The FSMA final rule on intentional adulteration is designed to address hazards that may be intentionally introduced to human foods, including through acts of terrorism, with the intent to cause widespread harm to public health. The rule requires covered facilities to implement risk-reducing strategies for processes in human food facilities that are significantly vulnerable to intentional adulteration.

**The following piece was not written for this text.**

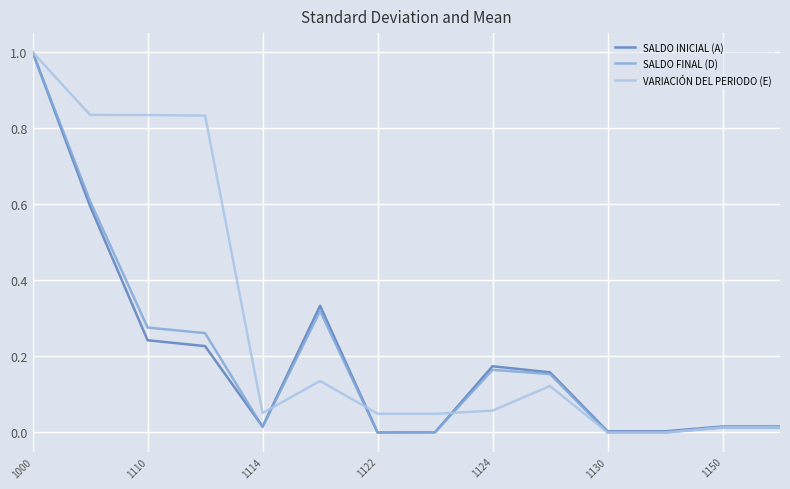

What is the highest value of the SALDO FINAL (D) series?

1.0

Importantly, the final rule exempts from the intentional adulteration rule requirements facilities that solely manufacture, process, pack or hold (i.e., store) animal feed and pet food. In addition, the final rule exempts facilities, such as grain elevators, that solely store food (e.g., grain) that may be destined for human consumption, except the holding of food in liquid storage tanks. However, the rule also expressly exempts from requirements the storage of mineral oil in liquid storage tanks and its application to raw, whole grains or oilseeds. Significantly, the rule does stipulate that facilities that store and apply mineral oil on other food products, such as baked goods, condiments, spices or confectionary products, evaluate mineral oil storage and use when conducting vulnerability assessments required under the regulations.
Food facilities covered by the rule will be required to develop and implement a food defense plan that identifies vulnerabilities and mitigation strategies for those vulnerabilities. The first compliance date is July 26, 2019 for facilities defined as “large” businesses (defined as those with 500 or more full-time equivalent employees and with $10,000,000 or more in average annual human food sales plus the market value of human food not sold).

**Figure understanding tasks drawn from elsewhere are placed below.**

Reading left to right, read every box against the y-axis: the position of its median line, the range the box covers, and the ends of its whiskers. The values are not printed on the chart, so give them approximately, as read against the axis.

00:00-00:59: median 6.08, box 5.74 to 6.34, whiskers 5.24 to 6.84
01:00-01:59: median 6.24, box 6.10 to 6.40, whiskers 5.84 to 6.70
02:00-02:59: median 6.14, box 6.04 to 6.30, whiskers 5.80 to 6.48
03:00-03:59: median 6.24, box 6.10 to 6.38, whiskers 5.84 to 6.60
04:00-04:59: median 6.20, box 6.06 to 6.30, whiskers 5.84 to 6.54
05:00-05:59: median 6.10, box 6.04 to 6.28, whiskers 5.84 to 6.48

FDA’s second installment of the draft guidance adds to and incorporates elements of the initial draft guidance made available on June 19, 2018 with chapters covering topics such as:
- The components of the food defense plan;
- How to conduct vulnerability assessments by:
- Using the four key activity types (KAT) method (bulk liquid receiving and loading, liquid storage and handling, secondary ingredient handling, mixing and similar activities);
- Evaluating the three fundamental elements (potential public health impact, degree of physical access to the product and ability of an attacker to successfully contaminate the product); or
- Using the hybrid approach, which is a combination of the KAT and three fundamental elements methods.

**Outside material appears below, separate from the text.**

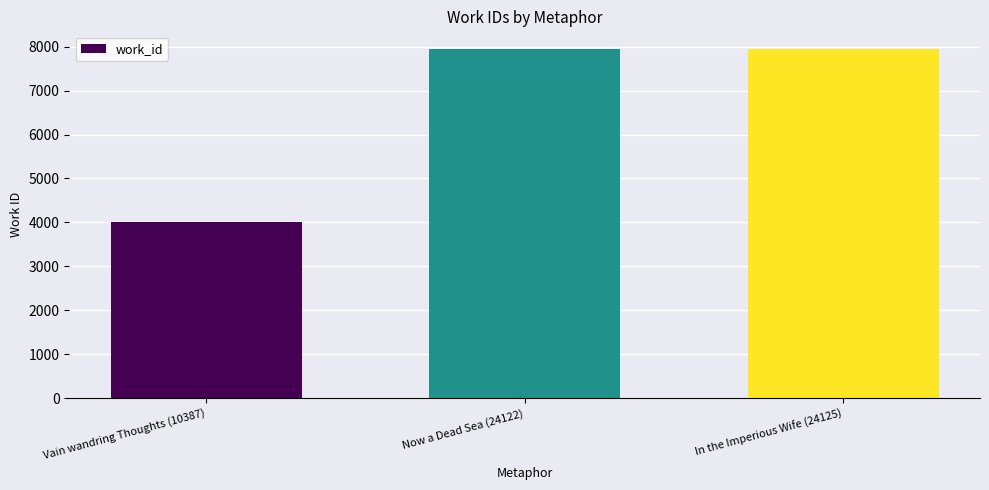

Reading left to right, extract all data points from this chart.

4004	7954	7954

- How to identify and implement mitigation strategies;
- Food defense monitoring requirements;
- Education, training, and experience.
The draft guidance, once finalized, is intended to be a resource that will help the human food industry implement the intentional adulteration rule provisions in a flexible and cost-effective manner. FDA intends to conduct a public meeting on the draft guidance, and additional information about the meeting will be made available in a forthcoming announcement. FDA has provided a 120-day comment period for both the first and second installments of the draft guidance.